2015 ISAKOS Biennial Congress Paper #117
Concomitant Arthroscopic Procedures During Collateral Ligament Surgery in the Ankle - Current Trends in the United States
Youichi Yasui, MD, PhD, Tokyo JAPAN
Khushdeep Vig, BS, New York, NY UNITED STATES
Payal Desai, MPH, New York, NY UNITED STATES
Ethan J. Fraser, MBBS, New York, NY UNITED STATES
Christopher D. Murawski, MD, Pittsburgh, PA UNITED STATES
John G. Kennedy, MD, FRCS, New York, NY UNITED STATES
Hospital for Special Surgery, New York, NY, USA
FDA Status Not Applicable
Summary: The current analysis revealed that 53.0% of patients receiving operative treatment for collateral ankle ligament surgery also had concomitant arthroscopic procedures.
Ankle ligament injury has the potential to lead to concomitant joint disorders. Therefore, concomitant arthroscopic evaluation of the ankle joint along side the treatment for collateral ligament insufficiency has been recommended. However, there is presently no information regarding the rate of such concomitant arthroscopic procedures. The purpose of this study was to investigate the rate and trends associated with concomitant arthroscopic surgery during collateral ligament procedures in the ankle.
The PearlDriver Patient Record Database was used to review de-identified patient insurance record information between 2005-2011. Current Procedural Terminology (CPT) codes were searched for operative treatment of ankle collateral ligament procedure [27695 (repair of lateral or medial collateral ligament) and 27968 (reconstruction of collateral ligament)] and concomitant ankle arthroscopic procedures [29895 (arthroscopic synovectomy), 29897, 29898, 29894 and 29904 (arthroscopic debridement), and 29891 and 29892 (arthroscopic microfracture)]. Subsequently, these data of collateral ankle ligament procedures and concomitant arthroscopic procedures were analyzed. Annual trends were expressed between 2007-2011, as it was the common time period between both databases.

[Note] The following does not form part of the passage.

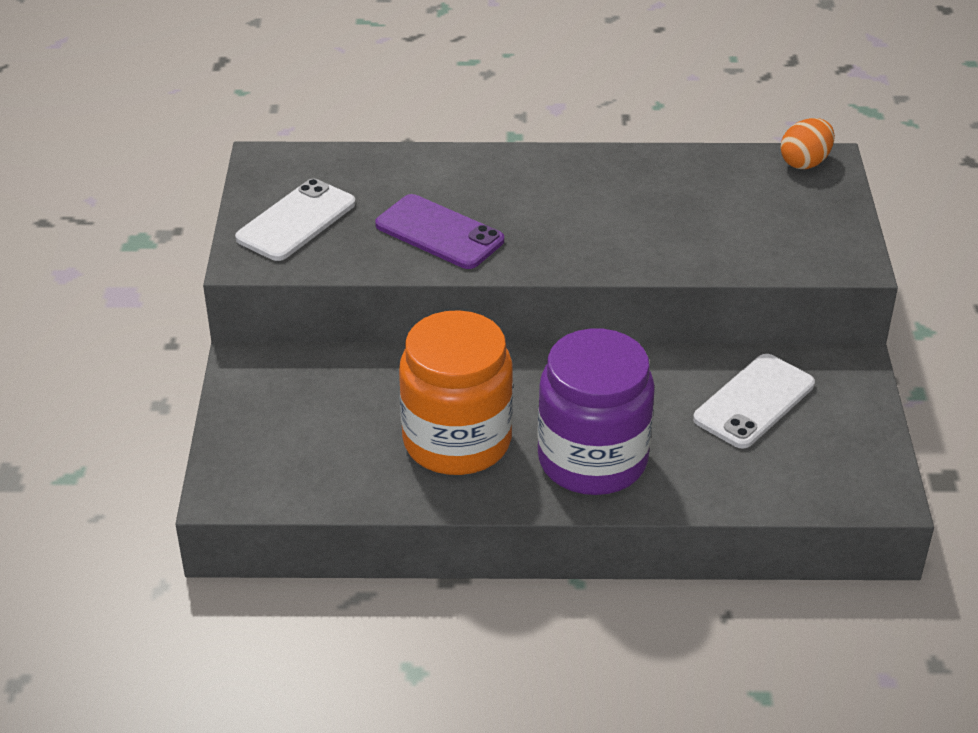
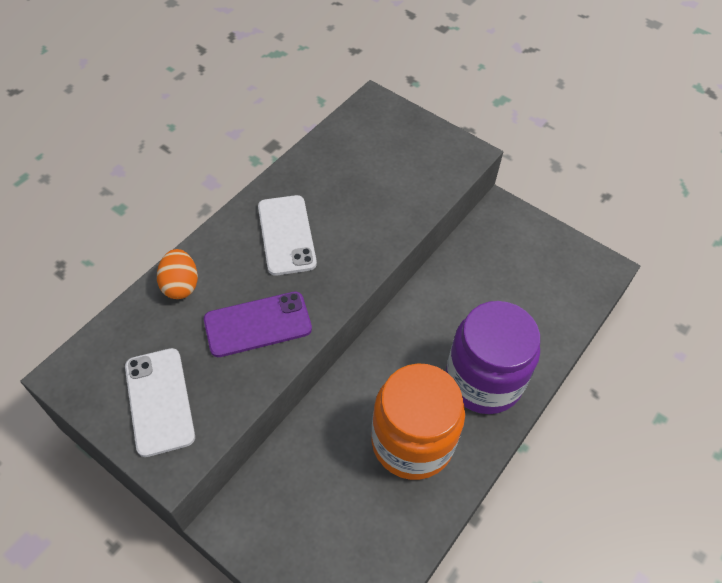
camera: 55 degrees left, 15 degrees up
white phone [693,354,815,449] -> white phone moved to [258,195,317,275]
orange egg [781,118,835,169] -> orange egg moved to [157,249,198,299]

A total of 20,007 patients were treated with collateral ankle ligament procedures from 2005 to 2011, with 10,610 (53.0%) of those patients receiving concomitant arthroscopy. Of these 10,610 patients, 3,450 (32.5%) received arthroscopic synovectomy, 5,957 (56.1%) underwent arthroscopic debridement and 1,203 (11.3%) had arthroscopic microfracture, respectively. Between the years of 2007 of 2011, there was a 37.2% increase in number of collateral ankle ligament procedures performed and a 74% increase in the number of concomitant arthroscopies performed (P<.0001). Concomitant arthroscopic procedures were performed significantly more frequently when ligament repair was performed by comparison to ligament reconstruction procedures (odds ratio; 2.06, 95%CI: 1.94-2.18).
The current analysis revealed that 53.0% of patients receiving operative treatment for collateral ankle ligament surgery also had concomitant arthroscopic procedures. This is consistent with current literature; several studies indicate that over 50% of cases with chronic collateral ankle ligament insufficiency also have some form of concomitant joint pathology. Therefore, further studies are needed to investigate the outcomes in patients who do and do not undergo concomitant ankle arthroscopy at time of collateral ligament surgery.